Malheur à qui bâtit une ville avec le sang, et fonde une ville avec l'iniquité!
13 Halkların bütün emeklerinin yanması, Ulusların bütün çabalarının boşa gitmesi Her Şeye Egemen RAB'bin işi değil mi?
Voici, n'est-ce pas de par l'Éternel des armées que les peuples se fatiguent pour un feu, et les nations se peinent pour le néant?
14 Çünkü sular denizi nasıl dolduruyorsa, Dünya da RAB'bin yüceliğinin bilgisiyle dolacak.
Car la terre se remplira de la connaissance de la gloire de l'Éternel, de même que les eaux recouvrent la mer.
15 Çıplak bedenlerini seyretmek için Komşularına içki içirip sarhoş eden, İçkiye zehir bile katan sizlerin vay haline!
Malheur à qui fait boire son prochain! à toi qui lui verses le feu de ton vin et l'enivres pour voir sa nudité!
16 Onur yerine utanca boğulacaksınız. Şimdi sıra sizde, için de çıplaklığınız görünsün. RAB size sağ elindeki ceza dolu kâseden içirecek. Onurunuz kırılacak, rezil olacaksınız.
Tu seras rassasié d'opprobre au lieu de gloire; bois aussi toi-même et découvre ton prépuce! qu'elle arrive à toi la coupe de la droite de l'Éternel, et que l'ignominie couvre ta gloire!
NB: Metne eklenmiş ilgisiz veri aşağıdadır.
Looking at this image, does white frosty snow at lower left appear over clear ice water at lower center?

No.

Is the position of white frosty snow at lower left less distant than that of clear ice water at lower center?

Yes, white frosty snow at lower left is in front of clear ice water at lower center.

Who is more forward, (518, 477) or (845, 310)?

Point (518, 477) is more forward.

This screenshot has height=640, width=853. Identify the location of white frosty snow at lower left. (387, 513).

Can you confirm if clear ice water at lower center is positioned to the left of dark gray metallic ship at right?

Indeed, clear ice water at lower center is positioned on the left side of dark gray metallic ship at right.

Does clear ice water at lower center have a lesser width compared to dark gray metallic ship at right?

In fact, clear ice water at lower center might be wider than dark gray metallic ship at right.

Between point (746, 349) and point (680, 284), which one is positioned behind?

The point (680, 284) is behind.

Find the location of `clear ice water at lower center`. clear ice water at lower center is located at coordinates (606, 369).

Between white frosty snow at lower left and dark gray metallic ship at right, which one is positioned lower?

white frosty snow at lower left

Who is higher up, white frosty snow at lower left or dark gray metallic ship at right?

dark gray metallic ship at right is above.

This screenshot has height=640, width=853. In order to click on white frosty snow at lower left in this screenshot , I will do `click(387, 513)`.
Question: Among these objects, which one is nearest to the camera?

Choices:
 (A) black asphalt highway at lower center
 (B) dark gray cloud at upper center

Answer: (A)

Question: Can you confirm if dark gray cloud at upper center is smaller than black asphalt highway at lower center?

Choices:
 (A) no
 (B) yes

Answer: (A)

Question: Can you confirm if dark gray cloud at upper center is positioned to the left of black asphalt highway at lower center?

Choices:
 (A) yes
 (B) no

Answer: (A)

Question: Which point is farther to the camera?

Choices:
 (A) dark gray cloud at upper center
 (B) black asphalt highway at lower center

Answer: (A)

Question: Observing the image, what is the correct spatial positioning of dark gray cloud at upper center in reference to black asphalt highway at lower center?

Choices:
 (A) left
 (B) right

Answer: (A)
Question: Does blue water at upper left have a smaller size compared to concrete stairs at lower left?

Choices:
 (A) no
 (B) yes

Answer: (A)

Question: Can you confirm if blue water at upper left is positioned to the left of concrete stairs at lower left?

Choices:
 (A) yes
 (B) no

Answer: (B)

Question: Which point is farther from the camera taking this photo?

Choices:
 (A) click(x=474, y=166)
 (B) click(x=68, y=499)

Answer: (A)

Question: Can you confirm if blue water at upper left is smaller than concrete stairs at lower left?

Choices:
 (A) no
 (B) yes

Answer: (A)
17 Lübnan'a ettiğiniz zorbalık kendi başınıza gelecek. Telef ettiğiniz hayvanlar sizi dehşete düşürecek. Çünkü insan kanı döktünüz, Ülkelere, kentlere ve oralarda yaşayan herkese zorbalık ettiniz.
Car la violence faite au Liban retombera sur toi, ainsi que la ruine des bêtes qu'elle épouvanta, à cause du meurtre des hommes et de la violence faite au pays, à la ville et a tous ses habitants.
18 İnsanın biçim verdiği oyma ya da dökme putun ne yararı var ki aldatmaktan başka? Putu yapan, yaptığına güvenir, Ama yaptığı ne ki, dilsiz puttan başka.
A quoi sert l'idole, pour que le sculpteur la taille? la statue et le docteur de mensonges, pour que le sculpteur se confie en sa sculpture en faisant des idoles muettes?
19 Tahta puta, ‘Canlan!’ diyenin, Dilsiz taşa, ‘Uyan’ diyenin Vay haline! Put yol gösterebilir mi? Altınla, gümüşle kaplanmış, Ama içinde yaşam soluğu yok.
Malheur à qui dit au bois: « Éveille-toi! » « Lève-toi! » à la pierre muette, « qu'elle enseigne! » Voici, elle est plaquée d'or et d'argent, et il n'y a point d'esprit au dedans d'elle.
20 Oysa RAB kutsal tapınağındadır. Sussun bütün dünya O'nun önünde.”
Mais l'Éternel est dans son temple saint! Que toute la terre se taise devant lui!